In [“Dealing with Dragons,”](http://www.amazon.com/Dealing-Dragons-Enchanted-Forest-Chronicles/dp/015204566X) Princess Cimorene prefers fencing and Latin to lounging around and learning about “how loudly it was permissible to scream when being carried off by a giant.” She prefers economics to embroidery. She prefers cooking to curtseying. She has black hair instead of blond, and she’s terrible at being a princess.
Her parents, the king and queen of Linderwall, eventually give up on turning her into a proper princess, and they do what every fairytale parent does with a 16-year-old daughter: they arrange a marriage to a nice but incredibly stupid prince from the kingdom next door.
Cimorene’s finally had enough. She refuses to conform just to make things easier for everyone else. “I’d rather be eaten by a dragon,” she says. Since this is a fairytale, a talking frog (not an enchanted prince – as he says, “I’ve met a couple of them, and after a while you pick up a few things.”) overhears her and tells her that if she’d really prefer that, it can be arranged. He gives her some directions to a dragon hangout and she runs away with just a few handkerchiefs and her best crown.
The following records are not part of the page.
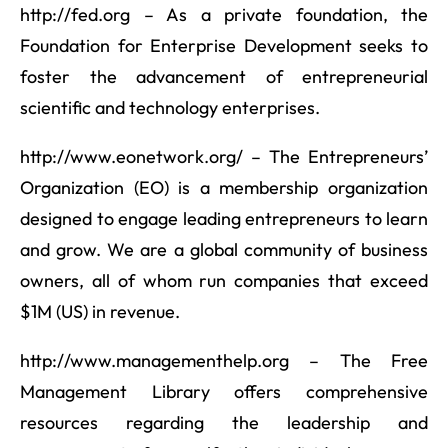
http://fed.org – As a private foundation, the
Foundation for Enterprise Development seeks to
foster the advancement of entrepreneurial
scientific and technology enterprises.
http://www.eonetwork.org/ – The Entrepreneurs’
Organization (EO) is a membership organization
designed to engage leading entrepreneurs to learn
and grow. We are a global community of business
owners, all of whom run companies that exceed
$1M (US) in revenue.
http://www.managementhelp.org – The Free
Management Library offers comprehensive
resources regarding the leadership and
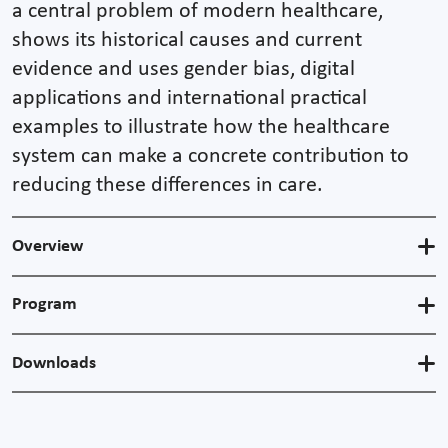
a central problem of modern healthcare,
shows its historical causes and current
evidence and uses gender bias, digital
applications and international practical
examples to illustrate how the healthcare
system can make a concrete contribution to
reducing these differences in care.
Overview
Program
Downloads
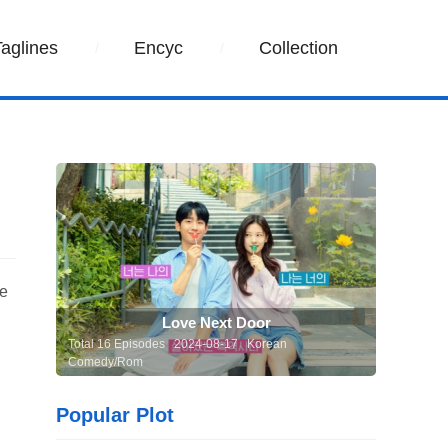
Taglines
Encyc
Collection
he
Love Next Door
Total 16 Episodes 2024-08-17 Korean
Comedy/Rom
Popular Plot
She ends up as a dragon’s princess, cooking and cleaning for the dragon, Kazul. Kazul doesn’t mind that Cimorene isn’t a proper princess – she needed someone who could read Latin to organize her library, and she loves that Cimorene knows how to make cherries jubilee. Kazul and Cimorene are two of a kind. Neither live their lives based on what other people expect of them.
Then the knights start to show up. The standard reward for rescuing a princess from a dragon is half her father’s kingdom and her hand in marriage, and Linderwall is a large kingdom. Dozens of knights come to Kazul’s cave, hoping to rescue Cimorene. Slight problem: Cimorene doesn’t WANT to be rescued. She spends hours arguing with the knights who come to “save” her until she manages to convince them to go home and go after a more traditional princess.
While Cimorene is sending home scores of obnoxious knights, a plot is brewing to kill off the old king of the dragons. The wizards – not exactly close with the dragons – want more influence in the land, so they conspire to replace the king with a dragon who’s a little friendlier to them. The rest of the book covers Cimorene’s exposing and foiling of this scheme (who knew all it took to get rid of wizards was some soapy, lemony water?) and Kazul’s moving up in the world.
I love Cimorene because she’s so much like me – I love Latin. I love cooking. I love economics. I love NOT being exactly what people expect. I’d be miserable if a gave up my weird book obsession and ability to quote “Star Wars” just to make myself easier to deal with.
Cimorene’s extremely easy to identify with – who really wants to do exactly what their parents say all the time? Who really likes having their entire future chosen for them? She’s been a better role model for me than any wait-around-for-someone-else-to-save-me Disney princess. She’s resourceful; she rescues herself from a miserable situation. She doesn’t just whine about her life – she takes steps to make it better.
This is the first book in the Enchanted Forest Chronicles, which is a series that my mom read to me when I was little. Because of that, it’s kind of like comfort food for me now – rereading these books makes me feel better when I’m sick and cheers me up on icky days. It belongs to that cadre of books that never fails to make me smile, never fails to entertain me.
The series “Dealing with Dragons” is one of those that you never want to end. The characters are so likable – you never want them to leave. Their world is a perfect escape. It’s full of magic and mayhem, but nothing truly bad ever happens there. Plus, it has cats.